According to Fig. 6 the tool's natural modes are clearly shown around 2000 Hz, between 4100 and 4800 Hz. The results obtained by the modal analysis will be taken into account in the interpretation of the results obtained during machining tests.

4.3. Vibration's answers and evolution of flank wear VB

The machining tests were performed without lubrication. The tests stop when the flank wear (VB) reaches or exceeds the value of 0.3 mm, which is synonymous of the lifespan of the cutting insert. At this value, the insert is in the acceleration phase corresponding to a critical zone of the machining quality.

Fig. 7 shows an example of a concatenation of vibration acceleration signals over the entire service life of the cutting tool. According to these responses one observe that there are three main phases of the cutting tool life: wear up period, wear stabilization period, and wear acceleration period where the rapid aging of the tool occurs.


Note that the transition to the wear acceleration phase is detectable in the direction (y) (in red), this observation is the same on all acquisitions. The analysis tends to allow the detection of the transition region of the stabilization phase before the accelerated wear phase. The importance of determining this transition point is fundamentally linked to the beginning of tool aging before its total collapse and then the machining fail.


The experimental results of the morphology of the flank wear are presented in Fig. 8. The analysis of these results shows that the cutting speed has an important influence on the wear. On the rock surface the wear is irregular, it is enlarged with time. It grows in length and width, this corresponds to a critical transition point of the tool life, which weakens the cutting edge and then the collapse of the tool nose at the end of machining after 8 min where VB = 0.920 mm.

5. Proposed approach

The method of Empirical Mode Decomposition is applied to the measured signals. As result, one obtains several Intrinsic Mode Functions (IMF) and a residue as shown in Fig. 3. The EMD method is acting as a set of filters and decomposes the original vibration signal into several bandwidths. Therefore, the EMD method decomposes the signal starting from the high frequencies to low frequencies. The centralization of energies in the first IMFs corresponding to high frequencies are also high (see Fig. 3).

Since the obtained IMFs and residue should be an orthogonal representation of the inspected signal, suitable IMFs should have a strong correlation with the signal, while irrelevant IMFs have low correlation with the signal. For this raison the first IMF is selected as a reconstructed signal since it contains the most important energy. Moreover the cutting tool phenomenon is generally monitored at high frequencies at level of the tool's natural frequencies.

This result is confirmed by the Table 1 where the energy and the mean power of the IMF1 are most important compared to those of IMF2 and IMF3. Moreover Table 2 shows that the energy and the mean power change with flank wear and may reflect the tool life's periods.

Fig. 9 shows the energy and the mean power calculated for the reconstructed signal (IMF1) for the entire tool's lifespan. The tool's three life periods are clearly detectable. The breaking-in period ranges between 0 s and 120 s, the two indicators are important. The stabilization period ranges between 120 s and 340 s; in this case the energy and the mean power are almost stable.

> **EXTRACTED INFORMATION**

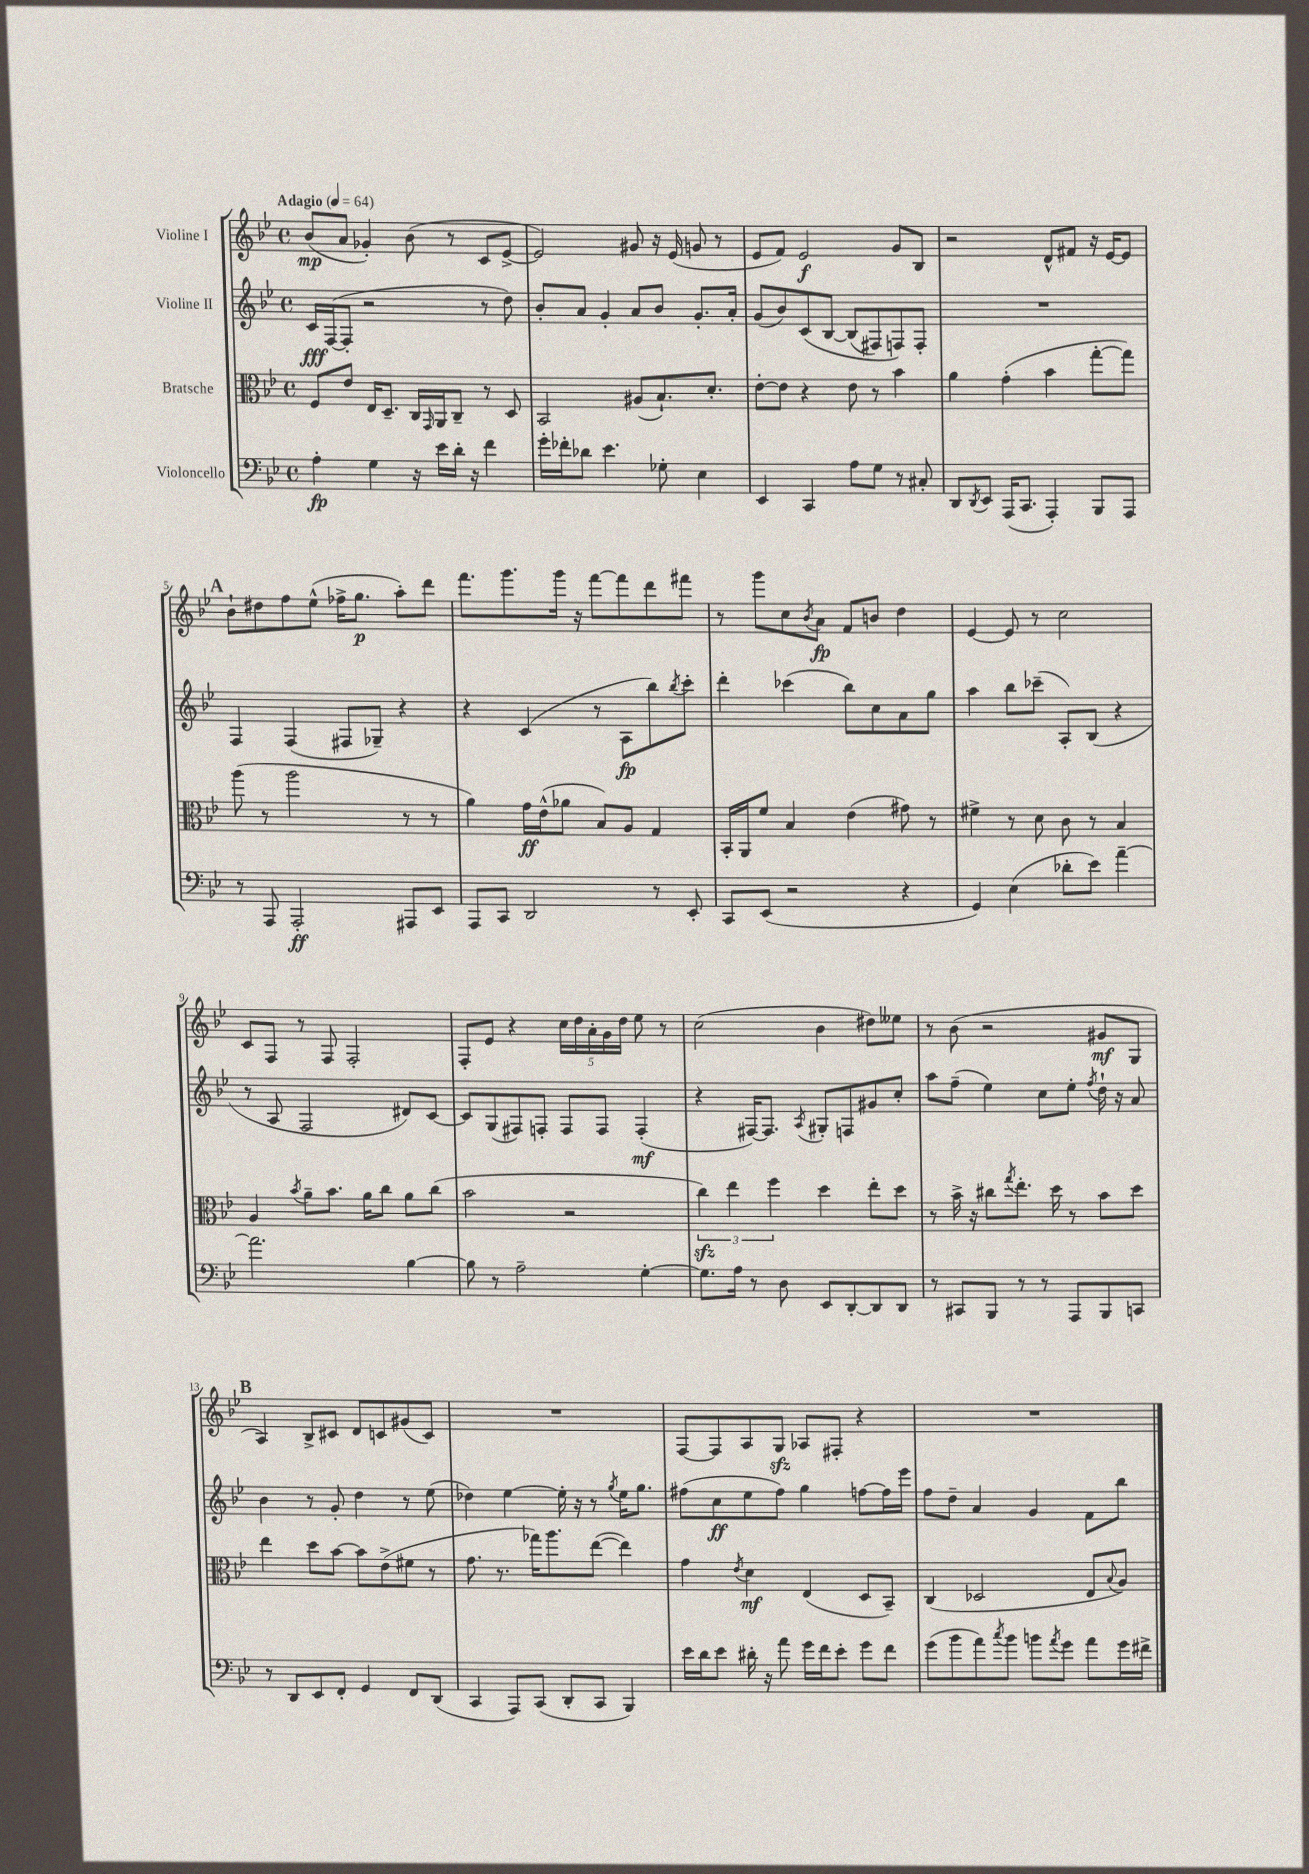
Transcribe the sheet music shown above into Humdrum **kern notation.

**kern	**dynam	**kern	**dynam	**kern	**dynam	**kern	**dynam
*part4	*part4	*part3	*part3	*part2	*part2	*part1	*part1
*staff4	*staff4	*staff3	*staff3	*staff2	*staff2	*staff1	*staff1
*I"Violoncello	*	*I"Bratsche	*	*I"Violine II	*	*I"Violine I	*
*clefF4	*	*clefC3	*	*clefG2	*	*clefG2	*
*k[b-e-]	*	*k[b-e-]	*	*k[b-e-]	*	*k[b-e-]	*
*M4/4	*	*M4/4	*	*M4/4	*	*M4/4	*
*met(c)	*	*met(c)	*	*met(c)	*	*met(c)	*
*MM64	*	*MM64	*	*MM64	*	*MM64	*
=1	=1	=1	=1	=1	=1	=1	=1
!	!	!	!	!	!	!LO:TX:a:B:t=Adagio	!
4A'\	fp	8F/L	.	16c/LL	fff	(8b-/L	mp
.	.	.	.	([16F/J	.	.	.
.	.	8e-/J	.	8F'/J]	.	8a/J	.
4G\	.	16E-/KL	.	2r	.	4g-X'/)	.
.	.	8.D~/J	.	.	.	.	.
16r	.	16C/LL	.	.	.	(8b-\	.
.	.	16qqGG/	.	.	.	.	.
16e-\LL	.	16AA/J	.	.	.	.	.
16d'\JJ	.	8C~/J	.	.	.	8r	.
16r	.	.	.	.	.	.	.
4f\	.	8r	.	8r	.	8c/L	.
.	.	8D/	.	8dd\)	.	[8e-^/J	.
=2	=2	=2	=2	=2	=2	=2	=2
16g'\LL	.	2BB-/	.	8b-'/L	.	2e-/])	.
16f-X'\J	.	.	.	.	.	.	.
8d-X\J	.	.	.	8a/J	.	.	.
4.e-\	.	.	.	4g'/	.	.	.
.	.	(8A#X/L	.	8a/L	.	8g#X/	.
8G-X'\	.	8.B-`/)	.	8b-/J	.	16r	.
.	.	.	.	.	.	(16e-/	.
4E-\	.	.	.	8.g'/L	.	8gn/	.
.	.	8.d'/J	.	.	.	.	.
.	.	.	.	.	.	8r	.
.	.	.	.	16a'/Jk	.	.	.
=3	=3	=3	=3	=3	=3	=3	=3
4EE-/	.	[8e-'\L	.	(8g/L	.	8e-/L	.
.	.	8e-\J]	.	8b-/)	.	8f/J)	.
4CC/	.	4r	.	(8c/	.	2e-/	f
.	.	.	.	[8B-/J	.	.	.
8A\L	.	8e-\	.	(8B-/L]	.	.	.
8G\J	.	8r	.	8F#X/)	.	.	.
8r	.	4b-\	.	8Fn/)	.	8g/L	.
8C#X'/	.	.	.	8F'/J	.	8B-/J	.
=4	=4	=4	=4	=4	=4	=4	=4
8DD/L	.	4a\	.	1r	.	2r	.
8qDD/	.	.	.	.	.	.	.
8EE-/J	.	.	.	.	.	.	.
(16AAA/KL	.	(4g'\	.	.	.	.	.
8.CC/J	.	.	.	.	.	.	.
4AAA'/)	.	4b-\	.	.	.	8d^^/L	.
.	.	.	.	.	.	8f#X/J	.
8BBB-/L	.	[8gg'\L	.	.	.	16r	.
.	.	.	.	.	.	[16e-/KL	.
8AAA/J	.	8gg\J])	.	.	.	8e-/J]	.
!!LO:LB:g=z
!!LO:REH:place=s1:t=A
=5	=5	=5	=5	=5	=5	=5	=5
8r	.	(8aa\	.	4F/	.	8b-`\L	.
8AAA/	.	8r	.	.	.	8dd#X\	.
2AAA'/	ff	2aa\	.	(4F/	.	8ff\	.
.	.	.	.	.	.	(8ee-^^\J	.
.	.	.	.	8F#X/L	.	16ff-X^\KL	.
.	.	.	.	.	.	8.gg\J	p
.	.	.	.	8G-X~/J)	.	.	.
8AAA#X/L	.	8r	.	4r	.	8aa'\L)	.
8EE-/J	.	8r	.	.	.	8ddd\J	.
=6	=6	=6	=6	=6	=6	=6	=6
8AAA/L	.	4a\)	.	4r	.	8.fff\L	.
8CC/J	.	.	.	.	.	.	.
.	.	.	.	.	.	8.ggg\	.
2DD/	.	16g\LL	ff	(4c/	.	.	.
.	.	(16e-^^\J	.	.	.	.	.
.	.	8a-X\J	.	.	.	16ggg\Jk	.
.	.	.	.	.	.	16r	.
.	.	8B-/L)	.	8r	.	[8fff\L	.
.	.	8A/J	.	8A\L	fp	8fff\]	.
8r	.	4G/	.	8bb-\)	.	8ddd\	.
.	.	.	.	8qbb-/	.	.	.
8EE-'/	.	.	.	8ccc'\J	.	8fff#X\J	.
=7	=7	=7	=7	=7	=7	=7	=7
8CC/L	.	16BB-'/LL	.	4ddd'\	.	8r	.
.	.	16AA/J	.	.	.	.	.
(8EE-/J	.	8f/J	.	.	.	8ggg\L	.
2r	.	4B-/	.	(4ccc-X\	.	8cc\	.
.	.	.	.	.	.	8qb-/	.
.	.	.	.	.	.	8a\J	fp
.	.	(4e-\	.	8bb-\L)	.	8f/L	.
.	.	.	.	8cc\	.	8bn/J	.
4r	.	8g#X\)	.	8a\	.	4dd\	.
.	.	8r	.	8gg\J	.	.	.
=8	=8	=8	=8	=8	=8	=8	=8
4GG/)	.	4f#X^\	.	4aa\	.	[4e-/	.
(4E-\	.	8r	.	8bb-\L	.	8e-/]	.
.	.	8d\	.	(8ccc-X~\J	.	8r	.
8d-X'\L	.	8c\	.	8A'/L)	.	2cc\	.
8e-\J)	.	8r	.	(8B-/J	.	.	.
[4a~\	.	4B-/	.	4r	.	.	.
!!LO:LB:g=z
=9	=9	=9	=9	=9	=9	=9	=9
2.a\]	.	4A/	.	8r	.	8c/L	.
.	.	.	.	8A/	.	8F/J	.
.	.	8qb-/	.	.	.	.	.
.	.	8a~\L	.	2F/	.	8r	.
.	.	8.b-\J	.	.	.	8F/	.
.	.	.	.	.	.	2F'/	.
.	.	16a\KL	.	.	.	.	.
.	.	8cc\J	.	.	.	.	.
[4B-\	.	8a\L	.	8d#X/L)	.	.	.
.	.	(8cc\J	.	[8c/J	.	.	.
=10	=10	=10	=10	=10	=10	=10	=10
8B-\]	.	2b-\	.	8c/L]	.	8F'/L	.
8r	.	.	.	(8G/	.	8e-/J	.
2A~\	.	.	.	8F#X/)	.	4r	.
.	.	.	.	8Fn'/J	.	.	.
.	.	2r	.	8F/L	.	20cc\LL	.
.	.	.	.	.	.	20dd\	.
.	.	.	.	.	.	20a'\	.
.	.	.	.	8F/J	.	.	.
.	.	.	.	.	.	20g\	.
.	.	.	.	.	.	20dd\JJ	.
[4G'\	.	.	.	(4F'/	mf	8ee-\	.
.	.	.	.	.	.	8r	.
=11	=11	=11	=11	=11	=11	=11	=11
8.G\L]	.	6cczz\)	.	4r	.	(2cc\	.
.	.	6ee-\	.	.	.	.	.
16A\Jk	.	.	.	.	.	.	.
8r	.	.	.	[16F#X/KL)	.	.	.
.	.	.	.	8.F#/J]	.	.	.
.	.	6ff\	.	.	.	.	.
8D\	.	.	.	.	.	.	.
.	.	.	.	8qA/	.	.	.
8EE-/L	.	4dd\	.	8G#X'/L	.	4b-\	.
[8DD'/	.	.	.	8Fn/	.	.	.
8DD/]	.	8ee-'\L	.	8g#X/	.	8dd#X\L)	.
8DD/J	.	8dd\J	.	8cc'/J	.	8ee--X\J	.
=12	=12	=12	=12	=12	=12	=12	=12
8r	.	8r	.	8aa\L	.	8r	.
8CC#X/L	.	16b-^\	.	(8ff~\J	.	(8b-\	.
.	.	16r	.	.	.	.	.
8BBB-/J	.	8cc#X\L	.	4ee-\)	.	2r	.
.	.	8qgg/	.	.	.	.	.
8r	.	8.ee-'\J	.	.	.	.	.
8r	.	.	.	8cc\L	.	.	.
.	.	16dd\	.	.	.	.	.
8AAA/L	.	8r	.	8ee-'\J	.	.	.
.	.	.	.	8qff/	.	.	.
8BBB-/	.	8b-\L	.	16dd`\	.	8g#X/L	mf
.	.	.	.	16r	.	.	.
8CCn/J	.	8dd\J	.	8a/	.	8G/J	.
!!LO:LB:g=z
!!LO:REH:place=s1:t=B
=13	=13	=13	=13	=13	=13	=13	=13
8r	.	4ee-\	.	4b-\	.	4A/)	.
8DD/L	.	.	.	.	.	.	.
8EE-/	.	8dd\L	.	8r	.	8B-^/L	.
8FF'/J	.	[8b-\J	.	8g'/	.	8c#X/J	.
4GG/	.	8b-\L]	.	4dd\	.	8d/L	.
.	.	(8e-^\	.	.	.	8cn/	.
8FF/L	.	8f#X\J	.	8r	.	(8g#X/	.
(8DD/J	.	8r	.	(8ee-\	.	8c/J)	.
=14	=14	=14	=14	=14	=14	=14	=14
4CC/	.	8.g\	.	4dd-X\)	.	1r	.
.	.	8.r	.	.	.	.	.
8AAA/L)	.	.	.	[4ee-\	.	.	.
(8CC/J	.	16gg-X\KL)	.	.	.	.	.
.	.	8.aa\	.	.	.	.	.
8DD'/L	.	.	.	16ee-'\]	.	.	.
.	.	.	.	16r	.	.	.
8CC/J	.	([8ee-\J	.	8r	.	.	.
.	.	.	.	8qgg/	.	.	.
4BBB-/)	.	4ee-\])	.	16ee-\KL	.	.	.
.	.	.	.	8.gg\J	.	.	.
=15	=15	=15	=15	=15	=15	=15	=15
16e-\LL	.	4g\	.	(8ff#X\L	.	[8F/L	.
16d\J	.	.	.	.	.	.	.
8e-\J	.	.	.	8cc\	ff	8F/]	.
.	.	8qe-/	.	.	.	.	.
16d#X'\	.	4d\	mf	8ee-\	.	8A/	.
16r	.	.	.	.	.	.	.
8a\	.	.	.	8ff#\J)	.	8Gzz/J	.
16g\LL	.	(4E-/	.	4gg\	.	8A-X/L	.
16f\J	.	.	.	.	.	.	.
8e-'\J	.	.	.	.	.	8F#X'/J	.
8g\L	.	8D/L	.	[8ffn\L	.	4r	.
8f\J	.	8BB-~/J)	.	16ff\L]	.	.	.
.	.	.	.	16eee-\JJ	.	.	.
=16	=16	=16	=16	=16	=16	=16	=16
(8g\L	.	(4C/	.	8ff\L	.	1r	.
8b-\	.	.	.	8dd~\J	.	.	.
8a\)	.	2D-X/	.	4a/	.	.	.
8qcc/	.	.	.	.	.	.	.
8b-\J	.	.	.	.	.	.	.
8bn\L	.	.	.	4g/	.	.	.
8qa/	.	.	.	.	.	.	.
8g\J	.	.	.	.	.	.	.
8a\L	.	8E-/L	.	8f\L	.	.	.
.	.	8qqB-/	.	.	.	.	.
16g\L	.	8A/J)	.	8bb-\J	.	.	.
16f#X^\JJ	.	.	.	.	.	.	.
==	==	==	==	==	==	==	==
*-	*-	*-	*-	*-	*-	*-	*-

> **TASK DETAILS**
Translate this sentence from the text on cutting tool wear into Spanish: "The stabilization period ranges between 120 s and 340 s; in this case the energy and the mean power are almost stable."

> **THE RESPONSE**
El período de estabilización va de 120 s a 340 s; en este caso, la energía y la potencia media son casi estables.